JL: What would you say to people who want to help?

JB: UNICEF has websites, such as our UNICEF Iraq Facebook page, where we do regular postings that give a face to the situation of children. We look at programmatic interventions, we look at what partners are doing and we often will put a link embedded where you can go to a page and make a personal donation.

Now this is a fine thing, but what we really need is for the donor communities to come together for a stronger support response. What motivates the donors? Typically it’s based on public sentiment, which influences the government and the budgetary agenda. So public opinion is very important, and that is why it is so important that the public realizes the extent and depth that the children in Iraq are suffering.

There are people here who are in starvation mode, there are children walking around wearing the clothes that they wore when they fled their home six months ago, and we don’t have the funds, or capacity, to get them what they need. So I would say to petition your government, to amplify our voice by sharing our stories.

*Dataset:*

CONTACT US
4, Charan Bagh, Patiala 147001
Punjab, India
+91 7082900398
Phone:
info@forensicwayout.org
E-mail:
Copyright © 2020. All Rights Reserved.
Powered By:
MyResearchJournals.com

*Task description:*
Can you carry on the interview about children in Iraq past its final sentence? The entries come from a different source than the interview.

*Exercise result:*
For example, one small thing people could do is visit our UNICEF Iraq Facebook page, like our postings, and share them with people, so that the face of children becomes what people think about in this crisis. We can also show this to donors and the people in Iraq who follow these postings and who can take faith in knowing the world is watching and cares.

JL: Is there anything that gives you hope in your work?

JB: Aside from immediate life-saving interventions, which are so important but temporary, the things that give me hope personally are when you see children who are adapting, who have developed resilience, and who are beginning to give back to their communities. As they reach their adolescence, they take on leadership roles and give the younger people around them hope. When you see it, and you can work with these young children and see them growing into the prospect of a productive adulthood, then you feel like some of the things you’re doing, some of the investments you’re making, are paying off.